Recognizing that law enforcement is only one facet of the solution, the U.S. Attorney’s Office is fighting this epidemic on several fronts, including criminal prosecution and outreach to schools for prevention, officials said. The office has formed a Heroin Education Action Team (HEAT), which includes parents of local overdose victims, to further assist in this effort.

Opioid Epidemic in CT – Stemming the Tide” will take place on March 3, 2017, 8:30 to 11:00 a.m., at the CAS-CIAC Conference Center in Cheshire.  Registration deadline is February 24, 2017; the cost is $15.00

CAS officials are also calling for schools to show, “as soon as possible, and no later than the end of the school year,” videos about the crisis.

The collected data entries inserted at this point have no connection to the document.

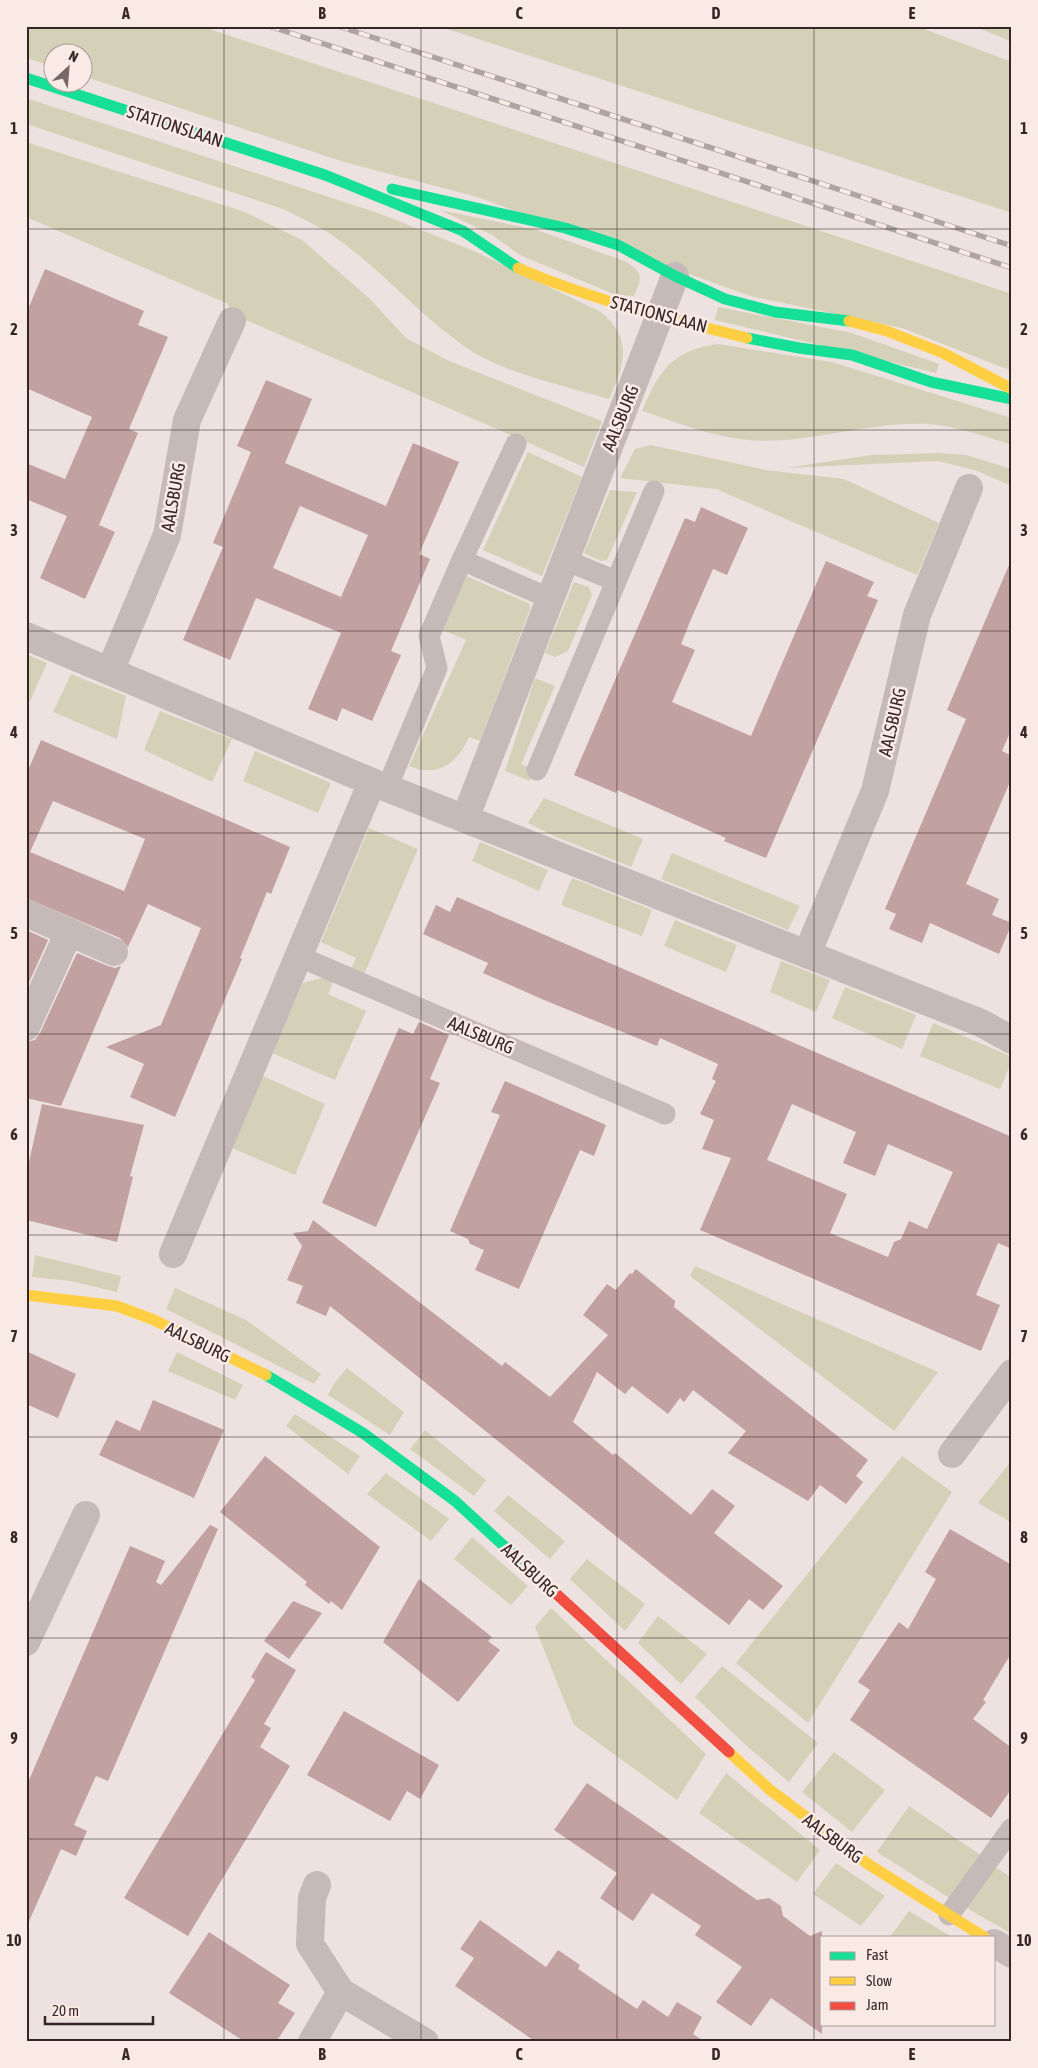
<svg xmlns="http://www.w3.org/2000/svg" width="1038" height="2068" font-family="'Asap Condensed',sans-serif">
<style>
.green{fill:#d5d1b8}
.building{fill:#c2a1a1;fill-rule:evenodd}
.lines{fill:none;stroke-linecap:round;stroke-linejoin:round}
.lane{stroke:#c6bab8;stroke-width:21}
.street{stroke:#c6bab8;stroke-width:28}
.fast{stroke:#16e098;stroke-width:11}
.slow{stroke:#ffcf43;stroke-width:11}
.jam{stroke:#f24e42;stroke-width:11}
.rail-casing{stroke:#ada4a3;stroke-width:5.5}
.rail{stroke:#faeae5;stroke-width:4;stroke-dasharray:11;stroke-linecap:butt}
.grid{fill:none;stroke:#372626;stroke-width:1;stroke-opacity:0.55}
.labels{text-anchor:middle;dominant-baseline:central;stroke-width:5;stroke-linejoin:round;paint-order:stroke}
.street-label{font-size:18px;fill:#372626;stroke:#faeae5}
.neatline{fill:none;stroke:#372626;stroke-width:2}
.grid-label{font-size:16px;text-anchor:middle;font-weight:bold;fill:#372626}
</style>
<rect width="100%" height="100%" fill="#ede2df"/>
<g class="green">
<path d="M 26,26 L 200,26 L 1012,294 L 1012,371 L 902,328 L 750,296 L 477,197 L 344,162 L 83,76 L 82,52 L 52,52 L 52,66 L 26,58 Z"/>
<path d="M 438,26 L 916,26 L 1012,62 L 1012,213 Z"/>
<path d="M 974,26 L 1012,26 L 1012,42 Z"/>
<path d="M 26,98 L 378,213 L 474,251 L 601,312 C 634,340 624,365 609,399 C 569,387 508,374 473,352 C 424,320 386,274 339,240 C 322,228 302,218 283,209 L 26,124 Z"/>
<path d="M 26,142 L 245,212 L 302,240 L 370,299 L 406,338 L 449,361 L 602,421 L 584,467 L 239,317 L 226,303 L 26,217 Z"/>
<path d="M 440,210 L 537,230 L 627,262 L 636,269 L 640,276 L 639,284 L 634,296 L 616,295 L 520,255 L 492,235 Z"/>
<path d="M 718,307 L 852,333 L 939,364 L 936,373 L 715,320 Z"/>
<path d="M 718,344 L 832,362 L 1012,418 L 1012,445 C 983,436 957,426 927,424 C 867,421 808,445 748,440 C 712,437 676,422 642,411 C 659,371 672,350 718,344 Z"/>
<path d="M 651,445 L 766,470 L 844,479 L 939,523 L 917,575 L 716,489 L 620,478 L 635,449 Z"/>
<path d="M 528,452 L 582,477 L 542,576 L 483,550 Z"/>
<path d="M 939,453 L 966,455 L 1012,469 L 1012,486 L 975,470 L 938,461 L 786,468 L 871,455 Z"/>
<path d="M 610,490 L 637,492 L 607,560 L 601,561 L 584,553 Z"/>
<path d="M 464,575 L 530,604 L 530,609 L 480,741 L 469,737 C 458,763 438,778 409,766 L 466,640 L 441,629 Z"/>
<path d="M 574,582 L 589,587 L 592,595 L 568,651 L 555,657 L 545,653 Z"/>
<path d="M 26,654 L 47,663 L 30,701 L 26,700 Z"/>
<path d="M 71,674 L 126,696 L 117,739 L 53,712 Z"/>
<path d="M 535,678 L 555,686 L 521,764 L 534,770 L 530,781 L 505,771 Z"/>
<path d="M 160,711 L 232,739 L 212,782 L 144,750 Z"/>
<path d="M 255,751 L 331,783 L 318,813 L 243,781 Z"/>
<path d="M 544,798 L 643,839 L 631,867 L 554,836 L 528,823 Z"/>
<path d="M 369,828 L 418,849 L 363,977 L 350,971 L 356,958 L 321,942 Z"/>
<path d="M 480,842 L 548,870 L 539,891 L 472,861 Z"/>
<path d="M 672,853 L 800,906 L 788,930 L 661,879 Z"/>
<path d="M 572,878 L 652,910 L 642,936 L 561,905 Z"/>
<path d="M 675,920 L 737,945 L 726,972 L 664,946 Z"/>
<path d="M 781,961 L 830,980 L 816,1012 L 770,992 Z"/>
<path d="M 325,977 L 334,980 L 328,994 L 366,1011 L 335,1080 L 272,1053 L 303,983 Z"/>
<path d="M 845,987 L 916,1015 L 902,1049 L 832,1018 Z"/>
<path d="M 933,1023 L 1012,1057 L 1012,1061 L 1000,1089 L 920,1056 Z"/>
<path d="M 263,1076 L 325,1104 L 295,1175 L 232,1148 Z"/>
<path d="M 35,1255 L 121,1276 L 117,1292 L 70,1281 L 32,1277 Z"/>
<path d="M 695,1266 L 938,1372 L 894,1431 L 690,1276 Z"/>
<path d="M 175,1288 L 246,1320 L 321,1374 L 314,1384 L 166,1309 Z"/>
<path d="M 177,1352 L 243,1385 L 235,1400 L 168,1371 Z"/>
<path d="M 347,1368 L 404,1412 L 390,1435 L 328,1395 L 335,1382 Z"/>
<path d="M 295,1414 L 360,1456 L 348,1474 L 286,1426 Z"/>
<path d="M 425,1430 L 486,1480 L 474,1496 L 410,1449 Z"/>
<path d="M 902,1456 L 952,1492 L 808,1723 L 736,1663 Z"/>
<path d="M 1012,1460 L 1012,1523 L 978,1503 Z"/>
<path d="M 386,1473 L 449,1519 L 431,1541 L 367,1494 Z"/>
<path d="M 508,1495 L 565,1541 L 550,1559 L 494,1511 Z"/>
<path d="M 472,1537 L 528,1586 L 511,1605 L 454,1559 Z"/>
<path d="M 587,1559 L 645,1604 L 625,1631 L 570,1579 Z"/>
<path d="M 551,1608 L 706,1754 L 677,1800 L 574,1725 L 535,1627 Z"/>
<path d="M 658,1616 L 707,1654 L 681,1684 L 638,1643 Z"/>
<path d="M 722,1666 L 818,1743 L 789,1782 L 749,1748 L 695,1697 Z"/>
<path d="M 834,1752 L 885,1790 L 852,1832 L 802,1792 Z"/>
<path d="M 726,1773 L 820,1850 L 797,1882 L 699,1813 Z"/>
<path d="M 909,1806 L 982,1856 L 951,1899 L 877,1852 Z"/>
<path d="M 836,1863 L 885,1896 L 861,1926 L 813,1894 Z"/>
<path d="M 994,1866 L 1012,1878 L 1012,1934 L 967,1908 Z"/>
<path d="M 909,1911 L 952,1937 L 890,1937 Z"/>
</g>
<g class="building">
<path d="M 45,269 L 144,311 L 138,325 L 168,337 L 129,429 L 138,433 L 99,525 L 115,532 L 85,599 L 40,578 L 67,516 L 26,499 L 26,463 L 65,479 L 92,417 L 26,388 L 26,314 Z"/>
<path d="M 266,380 L 312,399 L 285,463 L 386,506 L 413,443 L 459,462 L 419,554 L 430,559 L 391,651 L 401,655 L 372,721 L 342,708 L 337,721 L 308,709 L 341,633 L 256,598 L 230,660 L 183,640 L 223,547 L 213,543 L 251,452 L 237,446 ZM 300,506 L 368,535 L 341,597 L 273,568 Z"/>
<path d="M 701,507 L 748,528 L 727,575 L 713,569 L 692,617 L 681,644 L 695,650 L 672,702 L 751,736 L 826,561 L 874,582 L 867,596 L 878,600 L 766,858 L 724,841 L 726,838 L 617,790 L 616,793 L 574,775 L 685,518 L 695,522 Z"/>
<path d="M 1012,558 L 1012,728 L 1002,751 L 1012,756 L 1012,777 L 966,884 L 999,899 L 992,915 L 1012,923 L 999,954 L 930,923 L 922,943 L 889,929 L 896,914 L 885,909 L 966,719 L 947,710 Z"/>
<path d="M 41,740 L 290,847 L 271,894 L 267,892 L 240,958 L 242,959 L 175,1117 L 130,1097 L 144,1064 L 106,1047 L 161,1025 L 201,928 L 148,904 L 128,947 L 120,938 L 26,898 L 26,775 ZM 53,801 L 145,839 L 124,891 L 30,852 Z"/>
<path d="M 457,897 L 1012,1137 L 1012,1249 L 998,1243 L 976,1295 L 1000,1305 L 981,1351 L 700,1230 L 731,1158 L 702,1149 L 714,1120 L 700,1114 L 716,1081 L 712,1079 L 718,1064 L 660,1038 L 657,1046 L 544,1000 L 483,973 L 488,963 L 423,934 L 436,905 L 450,912 ZM 792,1104 L 856,1132 L 843,1163 L 875,1176 L 888,1144 L 953,1172 L 927,1229 L 909,1221 L 901,1239 L 894,1242 L 888,1257 L 830,1233 L 847,1194 L 767,1160 Z"/>
<path d="M 26,930 L 48,940 L 26,989 Z"/>
<path d="M 77,953 L 108,966 L 115,968 L 121,966 L 61,1106 L 26,1098 L 26,1042 L 35,1040 L 40,1033 Z"/>
<path d="M 419,1022 L 449,1035 L 430,1079 L 440,1083 L 376,1227 L 322,1203 L 399,1028 L 413,1034 Z"/>
<path d="M 505,1081 L 606,1125 L 594,1156 L 580,1150 L 519,1289 L 475,1270 L 484,1250 L 470,1244 L 468,1239 L 450,1231 L 500,1115 L 491,1112 Z"/>
<path d="M 42,1104 L 144,1125 L 130,1176 L 133,1177 L 117,1242 L 26,1220 L 26,1175 Z"/>
<path d="M 313,1220 L 502,1366 L 505,1362 L 550,1397 L 608,1335 L 583,1315 L 607,1284 L 616,1290 L 630,1273 L 632,1274 L 636,1269 L 675,1301 L 674,1307 L 868,1460 L 856,1476 L 863,1482 L 846,1504 L 820,1485 L 808,1501 L 728,1453 L 746,1431 L 693,1390 L 684,1402 L 680,1398 L 668,1414 L 632,1386 L 625,1394 L 597,1372 L 573,1422 L 613,1455 L 615,1453 L 691,1515 L 712,1489 L 735,1506 L 714,1533 L 783,1586 L 763,1610 L 749,1599 L 729,1625 L 668,1578 L 330,1306 L 326,1316 L 296,1303 L 303,1286 L 287,1280 L 302,1246 L 293,1233 L 308,1231 Z"/>
<path d="M 26,1351 L 76,1374 L 58,1418 L 26,1404 Z"/>
<path d="M 153,1400 L 224,1430 L 194,1498 L 99,1455 L 116,1420 L 140,1431 Z"/>
<path d="M 265,1456 L 380,1547 L 342,1610 L 331,1601 L 329,1604 L 305,1585 L 307,1582 L 220,1512 Z"/>
<path d="M 210,1525 L 218,1529 L 108,1781 L 96,1776 L 74,1825 L 87,1831 L 76,1856 L 61,1849 L 26,1928 L 26,1787 L 130,1546 L 165,1561 L 156,1582 L 161,1585 Z"/>
<path d="M 950,1529 L 1012,1565 L 1012,1652 L 983,1700 L 986,1702 L 973,1719 L 1012,1748 L 1012,1788 L 991,1818 L 850,1720 L 870,1690 L 858,1682 L 899,1622 L 908,1629 L 936,1579 L 925,1572 Z"/>
<path d="M 419,1579 L 492,1637 L 488,1641 L 500,1650 L 458,1702 L 383,1642 Z"/>
<path d="M 293,1601 L 322,1613 L 289,1659 L 264,1641 Z"/>
<path d="M 266,1652 L 296,1670 L 264,1724 L 271,1728 L 260,1747 L 290,1766 L 188,1936 L 124,1898 L 255,1680 L 251,1677 Z"/>
<path d="M 344,1711 L 439,1765 L 420,1799 L 407,1791 L 390,1821 L 307,1775 Z"/>
<path d="M 587,1783 L 757,1900 L 769,1898 L 781,1906 L 783,1916 L 810,1936 L 822,1931 L 822,2034 L 771,1998 L 751,2026 L 716,2002 L 742,1967 L 695,1935 L 701,1926 L 652,1893 L 633,1921 L 600,1898 L 617,1873 L 554,1830 Z"/>
<path d="M 480,1920 L 546,1967 L 558,1950 L 580,1965 L 578,1969 L 637,2009 L 643,2000 L 668,2017 L 677,2002 L 702,2017 L 693,2034 L 705,2042 L 536,2042 L 455,1986 L 474,1958 L 460,1949 Z"/>
<path d="M 209,1932 L 290,1985 L 278,2003 L 295,2013 L 276,2042 L 245,2042 L 169,1993 Z"/>
</g>
<g class="lines">
<g class="lane">
<path d="M 462,560 L 551,599"/>
<path d="M 565,560 L 616,581"/>
<path d="M 537,770 L 654,491"/>
<path d="M 387,788 L 437,668 L 429,636 L 462,560 L 516,444"/>
<path d="M 298,956 L 665,1114"/>
<path d="M 949,1915 L 1012,1828"/>
</g>
<g class="street">
<path d="M 26,636 L 372,782 L 981,1023 L 1012,1040"/>
<path d="M 110,671 L 167,535 L 187,420 L 232,321"/>
<path d="M 465,819 L 675,276"/>
<path d="M 26,913 L 114,952"/>
<path d="M 807,954 L 875,791 L 917,615 L 969,488"/>
<path d="M 26,1027 L 69,932"/>
<path d="M 173,1254 L 372,782"/>
<path d="M 952,1454 L 1012,1373"/>
<path d="M 26,1642 L 86,1515"/>
<path d="M 994,1943 L 1012,1954"/>
<path d="M 341,1992 L 425,2042"/>
<path d="M 312,2042 L 341,1992 L 310,1944 L 312,1898 L 317,1885"/>
</g>
<g class="fast">
<path d="M 26,78 L 325,175 L 463,231 L 518,268"/>
<path d="M 392,189 L 565,228 L 618,245 L 675,276 L 725,299 L 775,312 L 849,321"/>
<path d="M 747,338 L 799,348 L 852,355 L 931,382 L 1012,399"/>
<path d="M 266,1375 L 363,1433 L 455,1501 L 551,1589"/>
</g>
<g class="slow">
<path d="M 518,268 C 592,300 670,319 747,338"/>
<path d="M 849,321 L 887,331 L 943,353 L 1012,389"/>
<path d="M 26,1295 L 117,1306 L 154,1320 L 266,1375"/>
<path d="M 729,1752 L 769,1789 L 868,1864 L 984,1937"/>
</g>
<path class="jam" d="M 551,1589 L 729,1752"/>
<defs>
<g id="rail">
<path d="M 269,26 L 1012,268"/>
<path d="M 338,26 L 1012,246"/>
</g>
</defs>
<use href="#rail" class="rail-casing"/>
<use href="#rail" class="rail"/>
</g>
<path class="grid" d="M 224,26 L 224,2042M 421,26 L 421,2042M 617,26 L 617,2042M 814,26 L 814,2042M 26,229 L 1012,229M 26,430 L 1012,430M 26,631 L 1012,631M 26,833 L 1012,833M 26,1034 L 1012,1034M 26,1235 L 1012,1235M 26,1437 L 1012,1437M 26,1638 L 1012,1638M 26,1839 L 1012,1839"/>
<g class="labels">
<g class="street-label">
<text transform="translate(175 126) rotate(18)">STATIONSLAAN</text>
<text transform="translate(659 314) rotate(15)">STATIONSLAAN</text>
<text transform="translate(620 418) rotate(-68)">AALSBURG</text>
<text transform="translate(173 497) rotate(-80)">AALSBURG</text>
<text transform="translate(892 722) rotate(-77)">AALSBURG</text>
<text transform="translate(481 1035) rotate(23)">AALSBURG</text>
<text transform="translate(198 1342) rotate(26)">AALSBURG</text>
<text transform="translate(530 1570) rotate(43)">AALSBURG</text>
<text transform="translate(833 1838) rotate(37)">AALSBURG</text>
</g>
</g>
<rect width="1038" height="2068" fill="none" stroke="#faeae5" stroke-width="55"/>
<rect x="820" y="1936" width="175" height="90" fill="#faeae5" stroke="#ac9c99"/>
<rect x="830" y="1952" width="25" height="8" fill="#16e098" stroke="#ac9c99"/>
<text x="866" y="1960" font-size="15" fill="#372626">Fast</text>
<rect x="830" y="1977" width="25" height="8" fill="#ffcf43" stroke="#ac9c99"/>
<text x="866" y="1986" font-size="15" fill="#372626">Slow</text>
<rect x="830" y="2002" width="25" height="8" fill="#f24e42" stroke="#ac9c99"/>
<text x="866" y="2010" font-size="15" fill="#372626">Jam</text>
<g transform="translate(68 68) rotate(26)"><circle r="24" fill="#faeae5" stroke="#ac9c99"/>
<path d="M0-4L9 19L0 12L-9 19Z" fill="#776867"/>
<text y="-8" font-size="14" font-weight="bold" text-anchor="middle" fill="#372626">N</text>
</g>
<path d="M45 2016v8h108v-8" fill="none" stroke="#372626" stroke-width="2.5"/>
<text x="52" y="2016" font-size="15" fill="#372626" stroke="#faeae5" stroke-width="4" paint-order="stroke">20 m</text>
<rect x="28" y="28" width="982" height="2012" class="neatline"/>
<g class="grid-label">
<text x="126" y="19">A</text>
<text x="322" y="19">B</text>
<text x="519" y="19">C</text>
<text x="716" y="19">D</text>
<text x="912" y="19">E</text>
<text x="14" y="134">1</text>
<text x="1024" y="134">1</text>
<text x="14" y="335">2</text>
<text x="1024" y="335">2</text>
<text x="14" y="536">3</text>
<text x="1024" y="536">3</text>
<text x="14" y="738">4</text>
<text x="1024" y="738">4</text>
<text x="14" y="939">5</text>
<text x="1024" y="939">5</text>
<text x="14" y="1140">6</text>
<text x="1024" y="1140">6</text>
<text x="14" y="1342">7</text>
<text x="1024" y="1342">7</text>
<text x="14" y="1543">8</text>
<text x="1024" y="1543">8</text>
<text x="14" y="1744">9</text>
<text x="1024" y="1744">9</text>
<text x="14" y="1946">10</text>
<text x="1024" y="1946">10</text>
<text x="126" y="2060">A</text>
<text x="322" y="2060">B</text>
<text x="519" y="2060">C</text>
<text x="716" y="2060">D</text>
<text x="912" y="2060">E</text>
</g>
</svg>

“Please ensure that every student in your high school sees at least one of the following two films,” the association urges:

  • 1) a 15-minute film called The Opioid Crisis Hits Home: Stories from Connecticut that can also be used to educate educators, parents and the general public about the opioid epidemic; and
  • 2) the FBI/DEA documentary film Chasing the Dragon: The Life of an Opiate Addict, which is 45-minutes long and accompanied by an educator’s discussion guide geared specifically to teens and adolescents.

Since last September, a number of Assistant U.S. Attorneys have partnered with parents of overdose victims, young recovering addicts, FBI, DEA, and local law enforcement to facilitate Chasing the Dragon presentations at high schools in Milford, New Haven, Danbury, Plymouth, Shelton, East Hartford and New Fairfield.

The films “are provided as a public service for the sole purpose of saving lives,” officials underscore. School officials can schedule an opioid awareness presentation by contacting  Assistant U.S. Attorneys Vanessa Avery or Robert Spector at 203-821-3700.

The Connecticut Association of Schools,  a non-profit, tax-exempt educational organization, has grown to represent well over 800 of Connecticut’s public and parochial schools.